# start of INFORMATION SHOWN

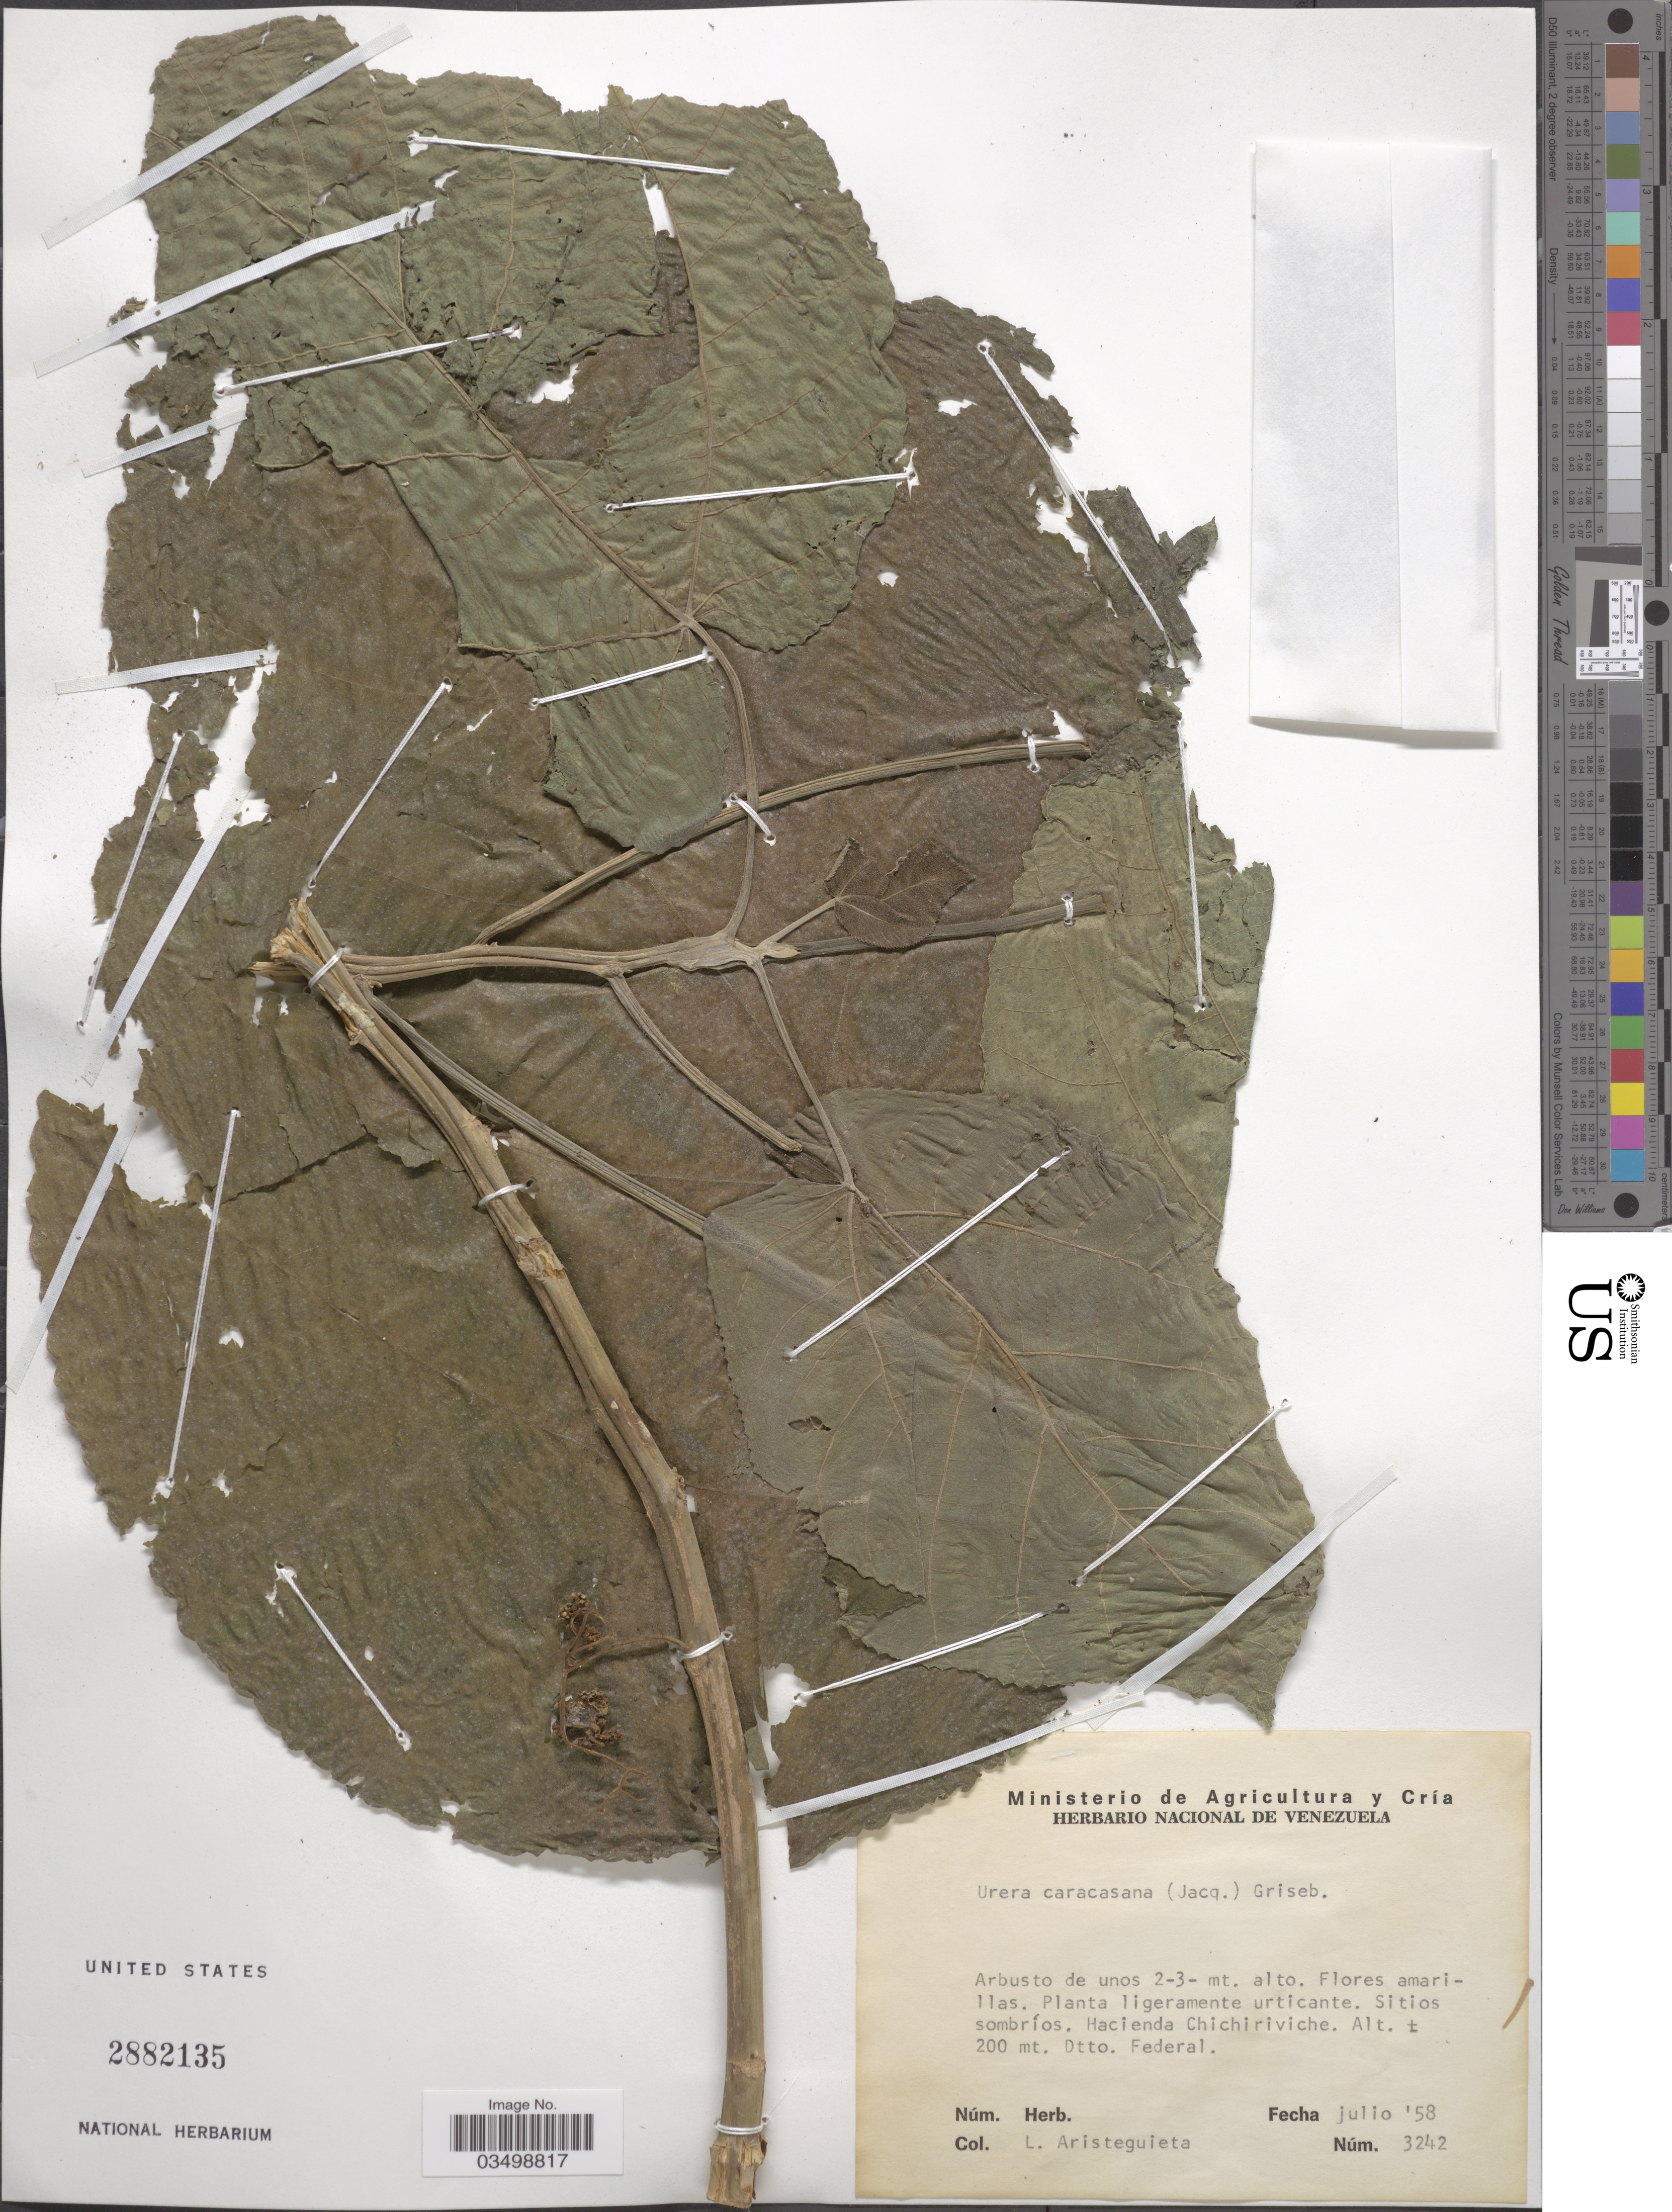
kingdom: Plantae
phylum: Tracheophyta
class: Magnoliopsida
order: Rosales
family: Urticaceae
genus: Urera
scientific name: Urera baccifera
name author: (L.) Gaudich. ex Wedd.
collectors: L. Aristeguieta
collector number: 3242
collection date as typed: Transcribed d/m/y: /7/58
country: Venezuela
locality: Hacienda Chichiriviche. Dtto Federal.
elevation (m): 200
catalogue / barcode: US 2882135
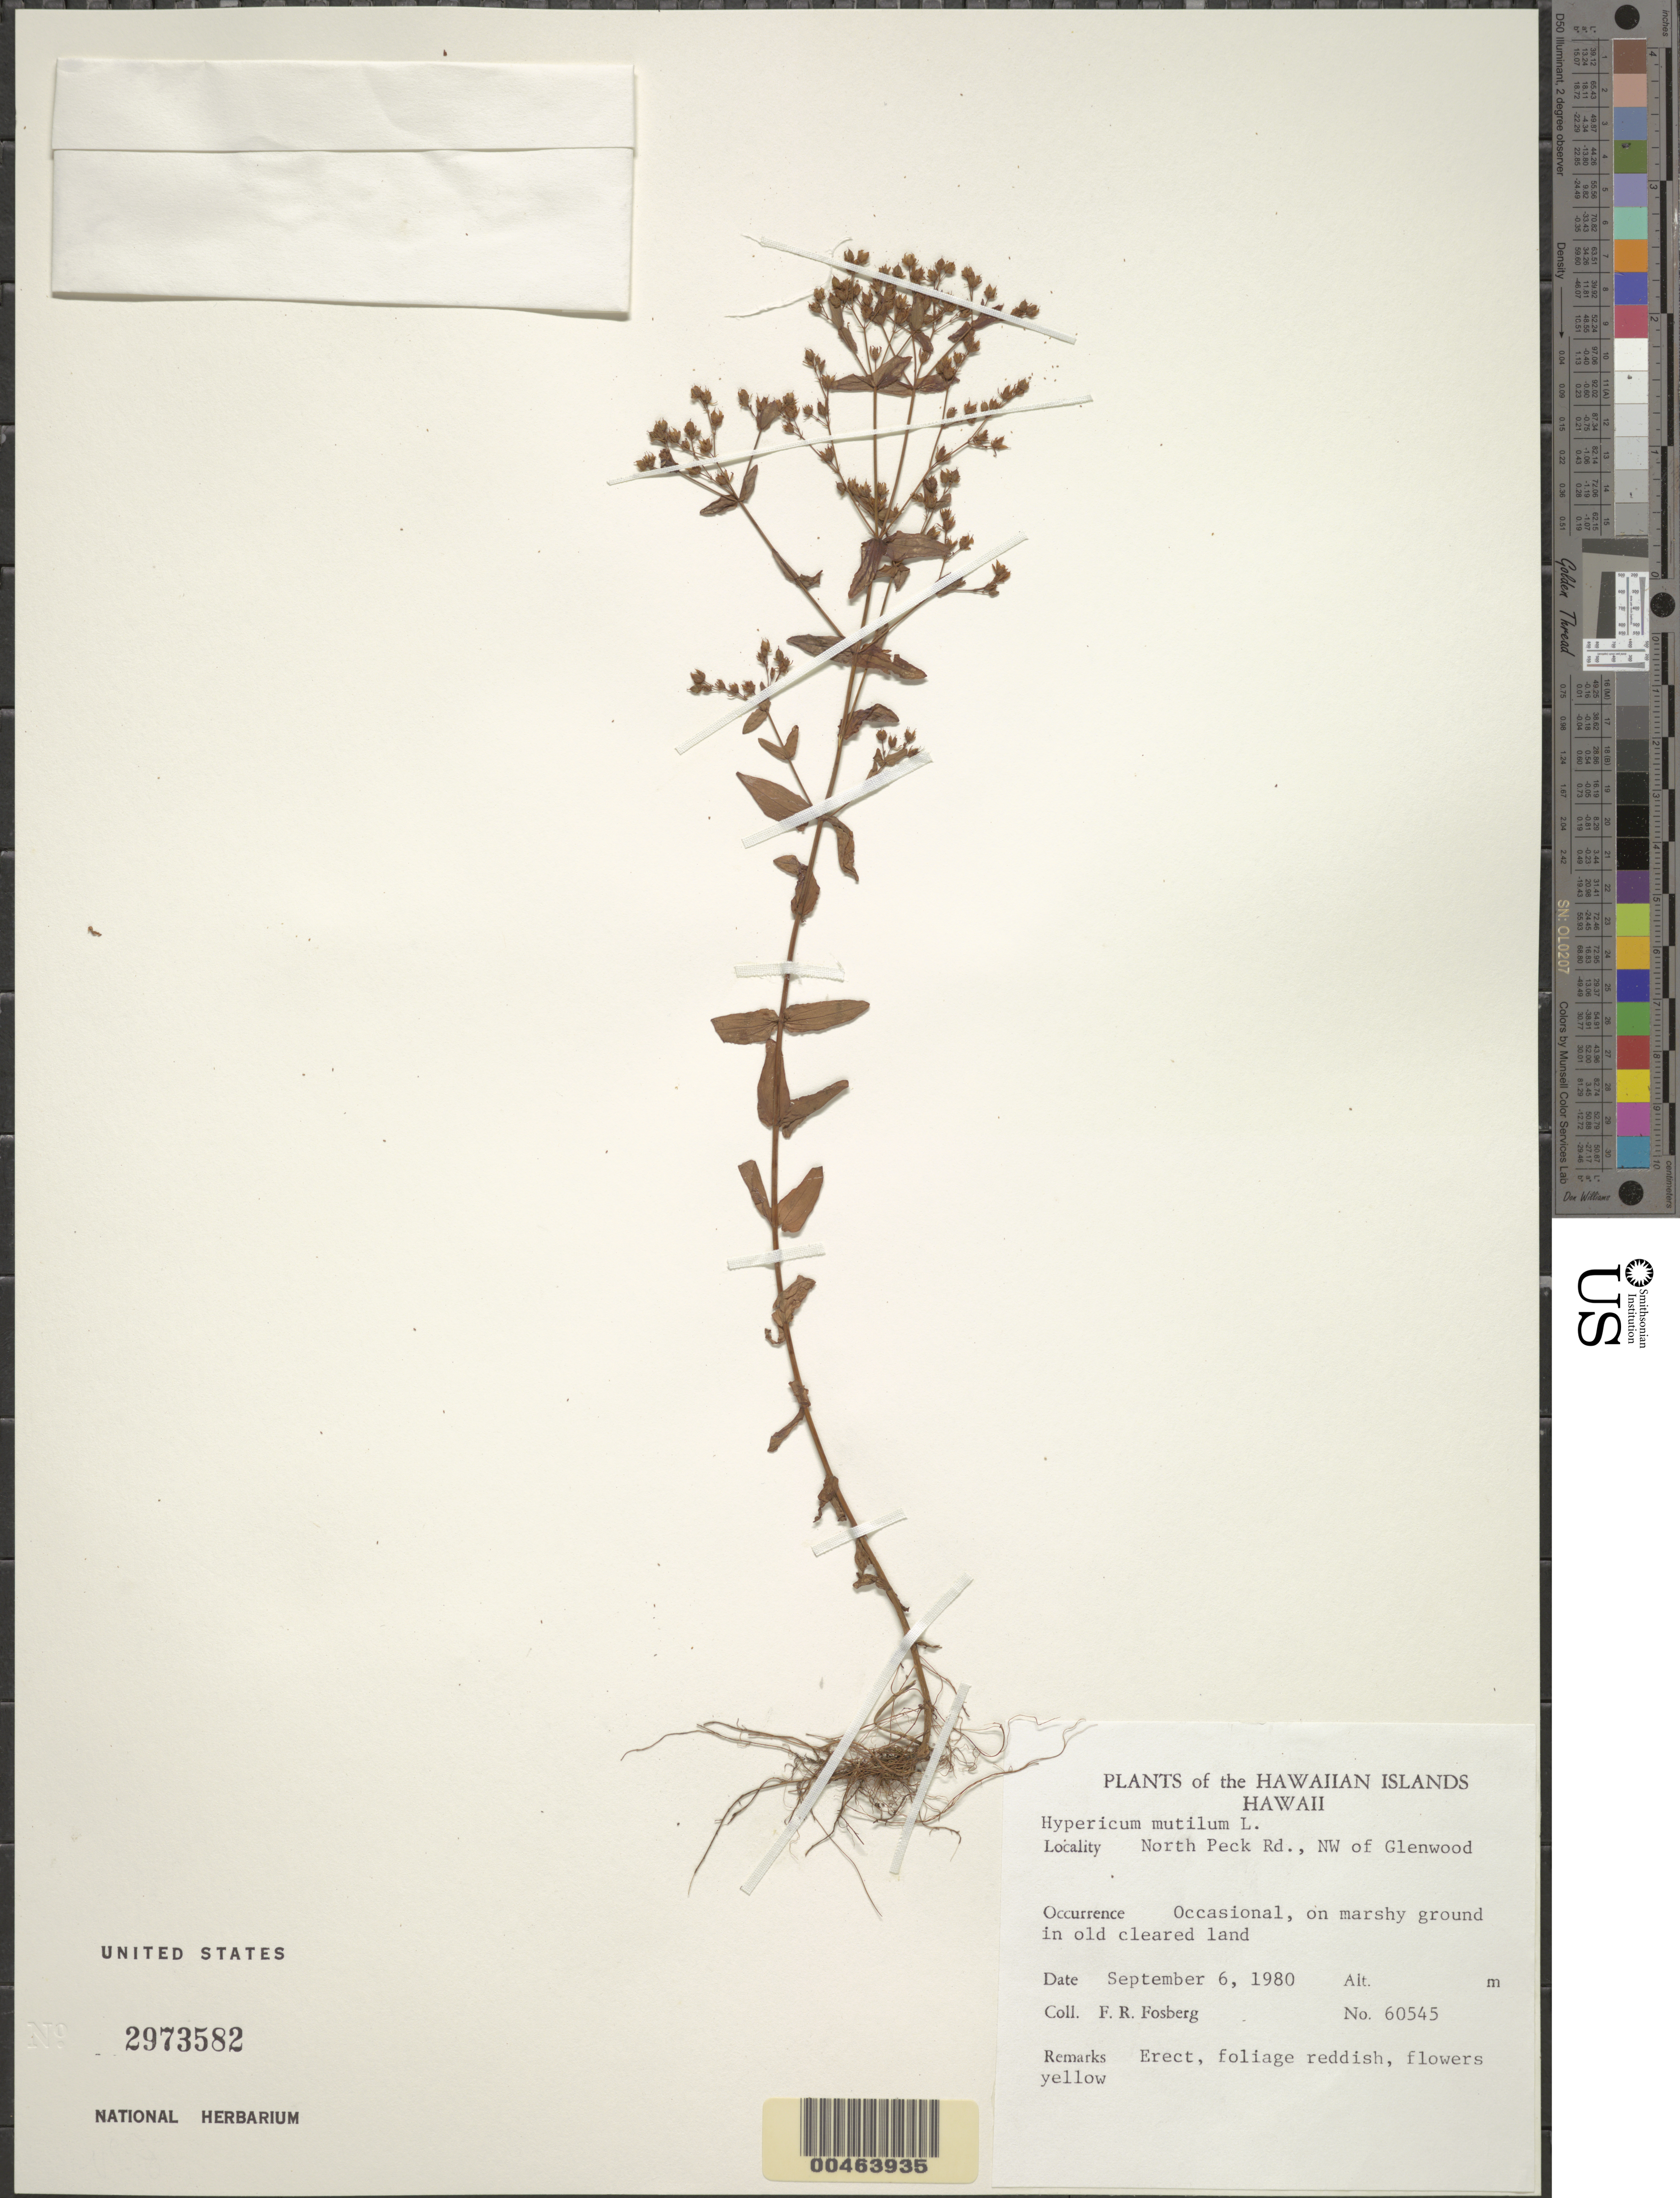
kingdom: Plantae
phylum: Tracheophyta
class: Magnoliopsida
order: Malpighiales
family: Hypericaceae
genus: Hypericum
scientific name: Hypericum mutilum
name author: L.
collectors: F. R. Fosberg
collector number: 60545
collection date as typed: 6 Sep 1980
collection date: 1980-09-06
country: United States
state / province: Hawaii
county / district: Hawaii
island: Hawaii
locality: North Peck Rd., NW of Glenwood.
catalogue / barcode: US 2973582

# end of INFORMATION SHOWN

EXERCISE TASK » Copy out every line of the records above again, word for word, for both sheets. Leave out the pictures.

COMPLETE ANSWER »
kingdom: Plantae
phylum: Tracheophyta
class: Magnoliopsida
order: Rosales
family: Urticaceae
genus: Urera
scientific name: Urera baccifera
name author: (L.) Gaudich. ex Wedd.
collectors: L. Aristeguieta
collector number: 3242
collection date as typed: Transcribed d/m/y: /7/58
country: Venezuela
locality: Hacienda Chichiriviche. Dtto Federal.
elevation (m): 200
catalogue / barcode: US 2882135
kingdom: Plantae
phylum: Tracheophyta
class: Magnoliopsida
order: Malpighiales
family: Hypericaceae
genus: Hypericum
scientific name: Hypericum mutilum
name author: L.
collectors: F. R. Fosberg
collector number: 60545
collection date as typed: 6 Sep 1980
collection date: 1980-09-06
country: United States
state / province: Hawaii
county / district: Hawaii
island: Hawaii
locality: North Peck Rd., NW of Glenwood.
catalogue / barcode: US 2973582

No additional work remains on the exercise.